## [Your objective]
From the entries below, extract everything from the line containing "scientific name: Cathartes aura" down to the line containing "family: Cervidae", both of those lines included, and reproduce them verbatim.

## START

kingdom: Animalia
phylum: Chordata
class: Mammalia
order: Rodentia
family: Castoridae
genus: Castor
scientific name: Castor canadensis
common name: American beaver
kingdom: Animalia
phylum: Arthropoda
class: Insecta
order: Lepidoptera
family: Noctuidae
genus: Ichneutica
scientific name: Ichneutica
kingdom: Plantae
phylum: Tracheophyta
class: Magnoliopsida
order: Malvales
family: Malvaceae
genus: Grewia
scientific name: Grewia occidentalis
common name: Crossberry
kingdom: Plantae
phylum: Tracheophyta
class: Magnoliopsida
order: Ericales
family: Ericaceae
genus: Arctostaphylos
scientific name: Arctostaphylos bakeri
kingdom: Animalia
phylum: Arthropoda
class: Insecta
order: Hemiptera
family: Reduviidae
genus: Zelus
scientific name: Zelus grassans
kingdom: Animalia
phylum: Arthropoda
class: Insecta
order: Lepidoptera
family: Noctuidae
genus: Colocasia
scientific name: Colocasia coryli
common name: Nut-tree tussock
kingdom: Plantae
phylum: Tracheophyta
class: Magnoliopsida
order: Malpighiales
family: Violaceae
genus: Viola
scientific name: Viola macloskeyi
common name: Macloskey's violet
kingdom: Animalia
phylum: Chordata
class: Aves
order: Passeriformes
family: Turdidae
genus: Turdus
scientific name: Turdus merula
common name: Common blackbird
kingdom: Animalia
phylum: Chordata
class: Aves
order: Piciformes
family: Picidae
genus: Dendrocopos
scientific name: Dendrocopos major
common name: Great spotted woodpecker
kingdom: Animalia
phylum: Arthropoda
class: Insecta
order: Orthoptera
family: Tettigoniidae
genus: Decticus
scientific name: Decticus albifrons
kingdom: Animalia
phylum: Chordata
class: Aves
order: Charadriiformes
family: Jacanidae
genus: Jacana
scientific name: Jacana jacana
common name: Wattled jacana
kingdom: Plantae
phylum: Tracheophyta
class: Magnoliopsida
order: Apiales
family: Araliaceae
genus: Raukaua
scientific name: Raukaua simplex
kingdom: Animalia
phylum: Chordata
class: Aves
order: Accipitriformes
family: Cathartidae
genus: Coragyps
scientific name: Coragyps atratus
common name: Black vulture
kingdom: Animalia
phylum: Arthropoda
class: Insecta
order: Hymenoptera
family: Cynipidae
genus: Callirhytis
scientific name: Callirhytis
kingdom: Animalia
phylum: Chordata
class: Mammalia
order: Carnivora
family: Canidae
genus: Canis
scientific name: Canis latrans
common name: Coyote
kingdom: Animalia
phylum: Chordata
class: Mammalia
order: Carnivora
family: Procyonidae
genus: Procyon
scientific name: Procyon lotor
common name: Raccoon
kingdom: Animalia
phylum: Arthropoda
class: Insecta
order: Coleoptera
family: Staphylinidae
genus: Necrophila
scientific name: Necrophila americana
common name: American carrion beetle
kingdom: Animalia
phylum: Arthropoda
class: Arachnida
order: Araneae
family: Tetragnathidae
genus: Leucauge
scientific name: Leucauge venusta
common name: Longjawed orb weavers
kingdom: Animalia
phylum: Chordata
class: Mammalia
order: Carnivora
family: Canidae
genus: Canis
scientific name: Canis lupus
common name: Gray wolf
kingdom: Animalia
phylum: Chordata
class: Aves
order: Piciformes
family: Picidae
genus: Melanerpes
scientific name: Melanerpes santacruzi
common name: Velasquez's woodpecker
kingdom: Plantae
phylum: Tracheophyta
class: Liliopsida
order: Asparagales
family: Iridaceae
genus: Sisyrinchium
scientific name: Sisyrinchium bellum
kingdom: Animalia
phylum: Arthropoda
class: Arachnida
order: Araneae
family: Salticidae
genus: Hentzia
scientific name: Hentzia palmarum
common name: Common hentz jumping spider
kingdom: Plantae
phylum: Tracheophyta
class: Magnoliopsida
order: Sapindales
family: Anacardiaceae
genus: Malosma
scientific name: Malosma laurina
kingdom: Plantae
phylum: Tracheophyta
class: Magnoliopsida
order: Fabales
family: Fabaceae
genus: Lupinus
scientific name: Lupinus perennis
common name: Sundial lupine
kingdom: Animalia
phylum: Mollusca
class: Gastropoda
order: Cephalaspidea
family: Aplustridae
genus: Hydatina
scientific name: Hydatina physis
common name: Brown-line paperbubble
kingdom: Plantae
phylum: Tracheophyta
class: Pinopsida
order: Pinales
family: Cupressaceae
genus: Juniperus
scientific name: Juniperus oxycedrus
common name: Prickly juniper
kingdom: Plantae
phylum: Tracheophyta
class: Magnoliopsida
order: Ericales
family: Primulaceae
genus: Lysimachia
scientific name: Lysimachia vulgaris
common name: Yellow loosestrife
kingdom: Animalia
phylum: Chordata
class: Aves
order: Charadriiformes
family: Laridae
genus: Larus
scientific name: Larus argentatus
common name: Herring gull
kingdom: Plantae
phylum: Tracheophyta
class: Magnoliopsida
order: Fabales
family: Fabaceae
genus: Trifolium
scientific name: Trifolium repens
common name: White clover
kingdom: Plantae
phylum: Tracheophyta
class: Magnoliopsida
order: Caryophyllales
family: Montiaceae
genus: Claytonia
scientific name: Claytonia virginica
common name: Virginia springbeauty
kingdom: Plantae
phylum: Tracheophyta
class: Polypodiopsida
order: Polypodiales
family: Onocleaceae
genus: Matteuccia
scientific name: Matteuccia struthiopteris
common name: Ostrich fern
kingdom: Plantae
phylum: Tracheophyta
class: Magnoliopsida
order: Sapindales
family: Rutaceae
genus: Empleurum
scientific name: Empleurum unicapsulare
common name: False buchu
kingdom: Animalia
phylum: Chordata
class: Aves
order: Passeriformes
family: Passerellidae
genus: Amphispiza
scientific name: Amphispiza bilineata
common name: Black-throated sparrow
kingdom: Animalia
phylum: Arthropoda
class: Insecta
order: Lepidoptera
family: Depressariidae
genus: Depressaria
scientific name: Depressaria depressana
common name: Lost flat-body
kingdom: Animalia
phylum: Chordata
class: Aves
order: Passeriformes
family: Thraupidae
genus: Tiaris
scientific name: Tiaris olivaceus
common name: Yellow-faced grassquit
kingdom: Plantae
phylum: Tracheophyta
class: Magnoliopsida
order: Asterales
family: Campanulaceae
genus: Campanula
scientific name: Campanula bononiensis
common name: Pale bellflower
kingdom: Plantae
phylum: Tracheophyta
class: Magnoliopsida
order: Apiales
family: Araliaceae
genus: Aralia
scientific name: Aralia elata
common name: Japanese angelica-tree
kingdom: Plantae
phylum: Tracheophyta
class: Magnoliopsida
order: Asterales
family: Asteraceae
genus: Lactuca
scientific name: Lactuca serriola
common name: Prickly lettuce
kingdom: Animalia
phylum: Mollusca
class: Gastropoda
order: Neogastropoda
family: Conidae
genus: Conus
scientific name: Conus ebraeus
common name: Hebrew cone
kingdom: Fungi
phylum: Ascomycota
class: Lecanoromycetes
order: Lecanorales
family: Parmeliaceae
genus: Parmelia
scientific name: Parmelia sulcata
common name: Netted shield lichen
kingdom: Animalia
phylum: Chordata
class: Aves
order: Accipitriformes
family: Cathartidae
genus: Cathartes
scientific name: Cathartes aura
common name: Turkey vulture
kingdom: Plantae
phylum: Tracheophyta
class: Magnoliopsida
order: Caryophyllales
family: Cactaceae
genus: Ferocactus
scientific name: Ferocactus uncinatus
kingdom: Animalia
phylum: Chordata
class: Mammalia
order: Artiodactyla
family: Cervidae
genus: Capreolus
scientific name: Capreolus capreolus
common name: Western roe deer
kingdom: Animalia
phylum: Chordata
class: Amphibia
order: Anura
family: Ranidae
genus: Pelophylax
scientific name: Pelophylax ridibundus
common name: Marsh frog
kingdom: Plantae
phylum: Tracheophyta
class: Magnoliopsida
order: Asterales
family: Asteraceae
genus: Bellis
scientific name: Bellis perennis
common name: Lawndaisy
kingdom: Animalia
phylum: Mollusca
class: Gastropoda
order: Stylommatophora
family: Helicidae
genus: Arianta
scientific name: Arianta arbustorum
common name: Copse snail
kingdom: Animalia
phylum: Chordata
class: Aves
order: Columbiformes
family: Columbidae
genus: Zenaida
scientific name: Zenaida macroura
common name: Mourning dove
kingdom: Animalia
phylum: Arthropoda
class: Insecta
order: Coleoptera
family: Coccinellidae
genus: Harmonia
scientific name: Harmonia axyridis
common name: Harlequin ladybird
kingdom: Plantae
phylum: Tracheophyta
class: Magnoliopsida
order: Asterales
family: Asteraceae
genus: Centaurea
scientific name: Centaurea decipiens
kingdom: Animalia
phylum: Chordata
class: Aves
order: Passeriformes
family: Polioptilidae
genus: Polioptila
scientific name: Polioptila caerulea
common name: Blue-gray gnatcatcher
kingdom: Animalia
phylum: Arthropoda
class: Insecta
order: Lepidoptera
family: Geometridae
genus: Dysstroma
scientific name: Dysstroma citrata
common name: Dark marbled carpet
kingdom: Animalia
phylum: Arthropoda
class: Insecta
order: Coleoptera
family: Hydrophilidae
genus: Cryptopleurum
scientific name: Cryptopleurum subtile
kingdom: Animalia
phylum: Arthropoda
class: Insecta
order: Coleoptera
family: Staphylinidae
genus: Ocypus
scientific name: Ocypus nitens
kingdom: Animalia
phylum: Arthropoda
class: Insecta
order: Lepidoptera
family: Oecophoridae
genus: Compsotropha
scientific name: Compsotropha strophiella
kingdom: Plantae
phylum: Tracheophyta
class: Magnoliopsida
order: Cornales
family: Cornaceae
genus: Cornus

## END

## [Answer to this problem]
scientific name: Cathartes aura
common name: Turkey vulture
kingdom: Plantae
phylum: Tracheophyta
class: Magnoliopsida
order: Caryophyllales
family: Cactaceae
genus: Ferocactus
scientific name: Ferocactus uncinatus
kingdom: Animalia
phylum: Chordata
class: Mammalia
order: Artiodactyla
family: Cervidae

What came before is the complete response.